[Records shown]
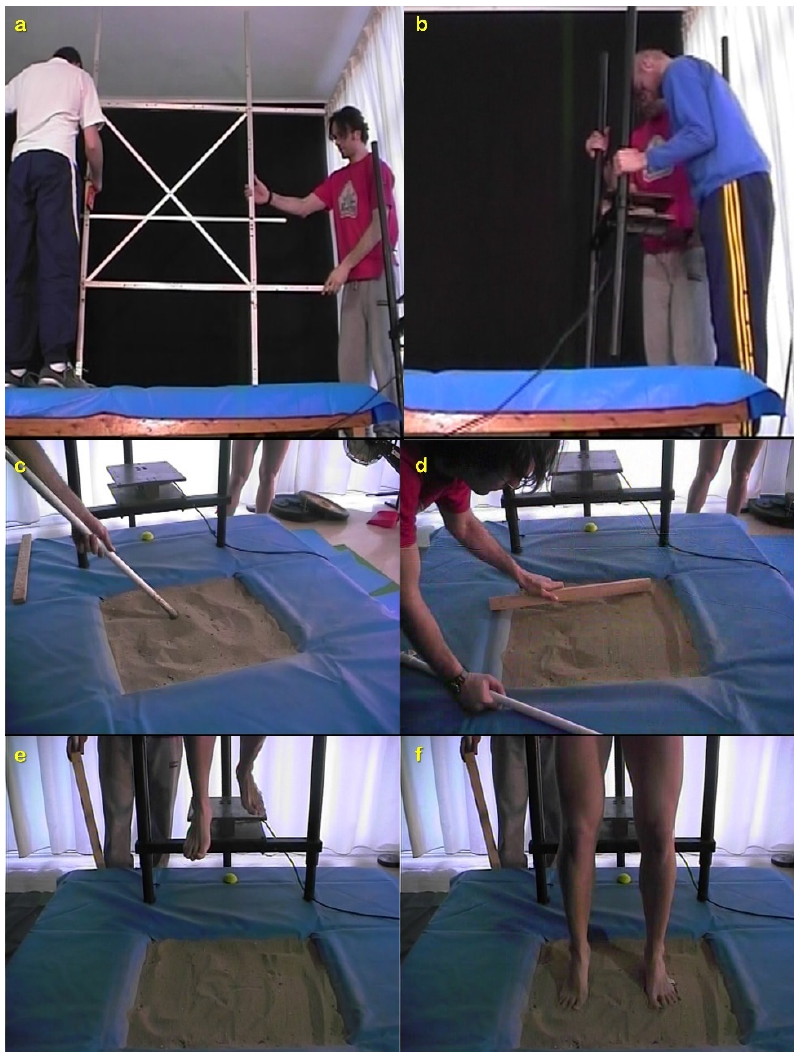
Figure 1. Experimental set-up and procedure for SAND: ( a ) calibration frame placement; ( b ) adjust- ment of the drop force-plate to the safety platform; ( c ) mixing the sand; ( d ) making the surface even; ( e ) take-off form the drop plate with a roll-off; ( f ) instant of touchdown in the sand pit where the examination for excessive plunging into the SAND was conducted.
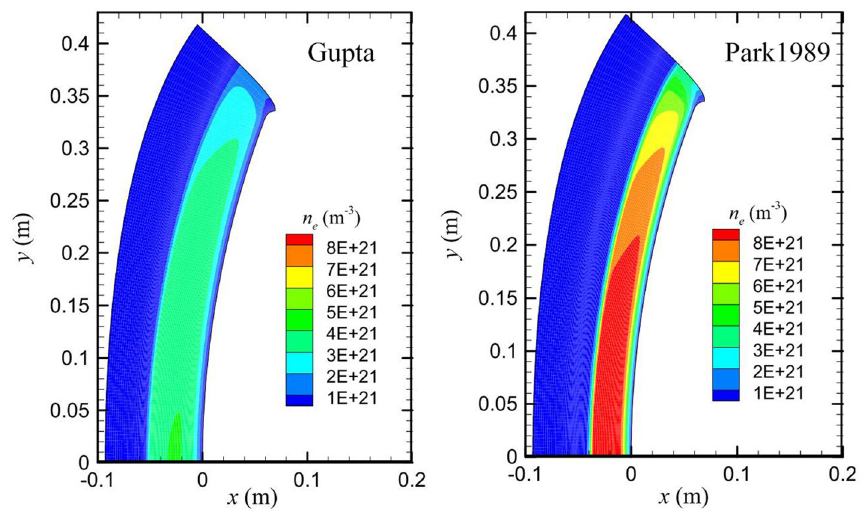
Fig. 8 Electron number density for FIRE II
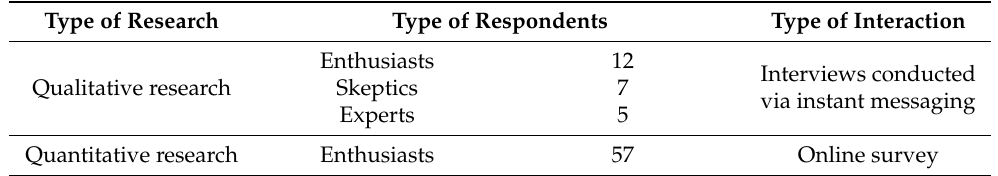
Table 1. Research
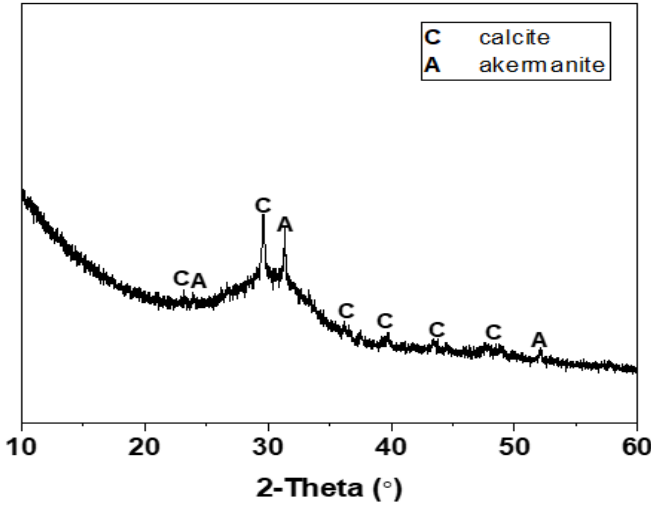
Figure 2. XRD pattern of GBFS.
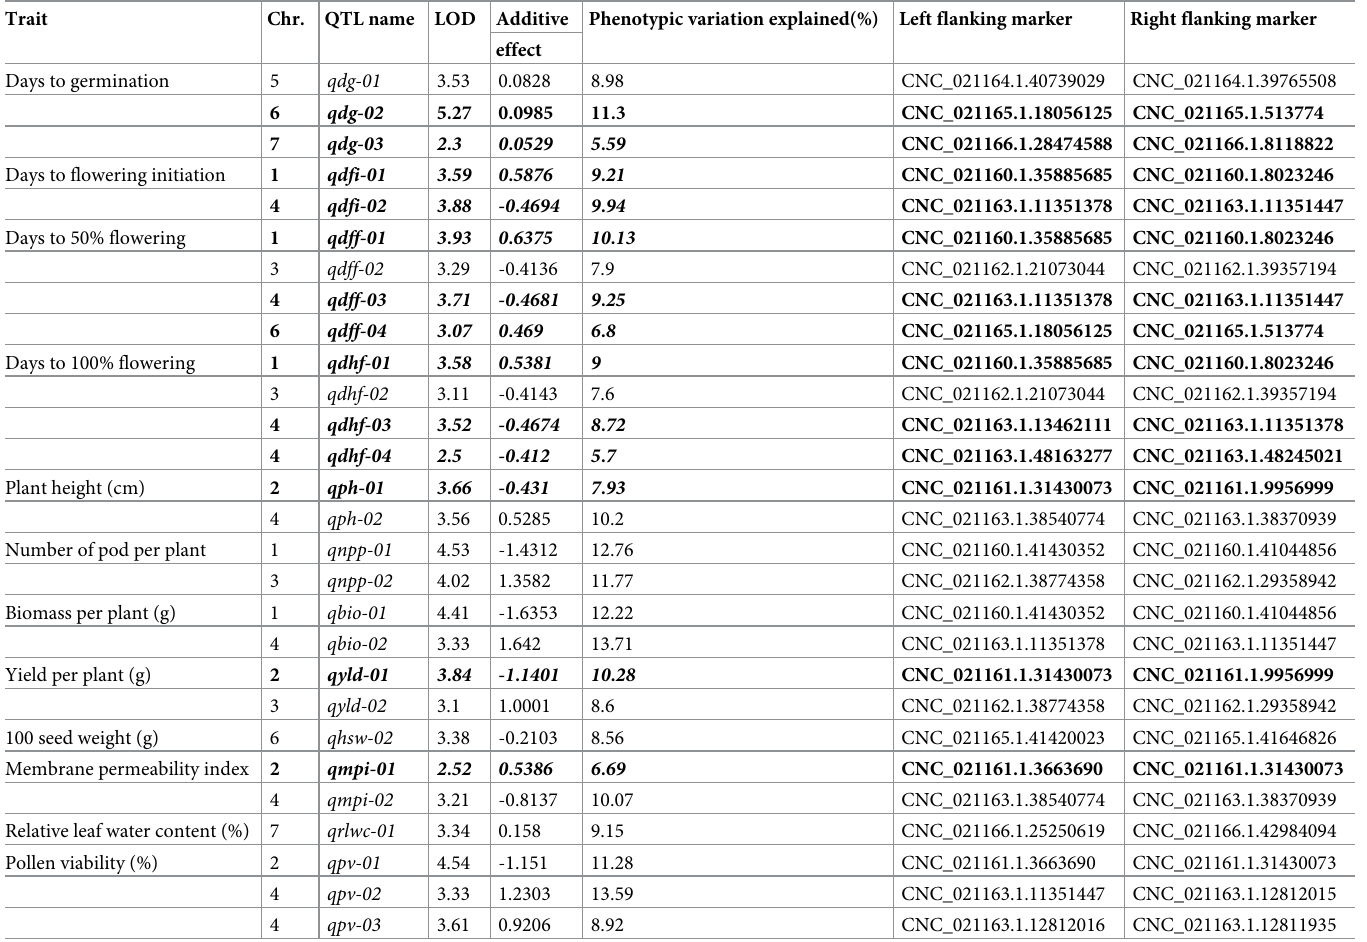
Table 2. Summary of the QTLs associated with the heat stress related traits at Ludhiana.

[Problem details] Repeat the records word for word. Leave out whatever pictures they hold.

[Answer box]
Figure 1. Experimental set-up and procedure for SAND: ( a ) calibration frame placement; ( b ) adjust- ment of the drop force-plate to the safety platform; ( c ) mixing the sand; ( d ) making the surface even; ( e ) take-off form the drop plate with a roll-off; ( f ) instant of touchdown in the sand pit where the examination for excessive plunging into the SAND was conducted.
Fig. 8 Electron number density for FIRE II
Table 1. Research
Figure 2. XRD pattern of GBFS.
Table 2. Summary of the QTLs associated with the heat stress related traits at Ludhiana.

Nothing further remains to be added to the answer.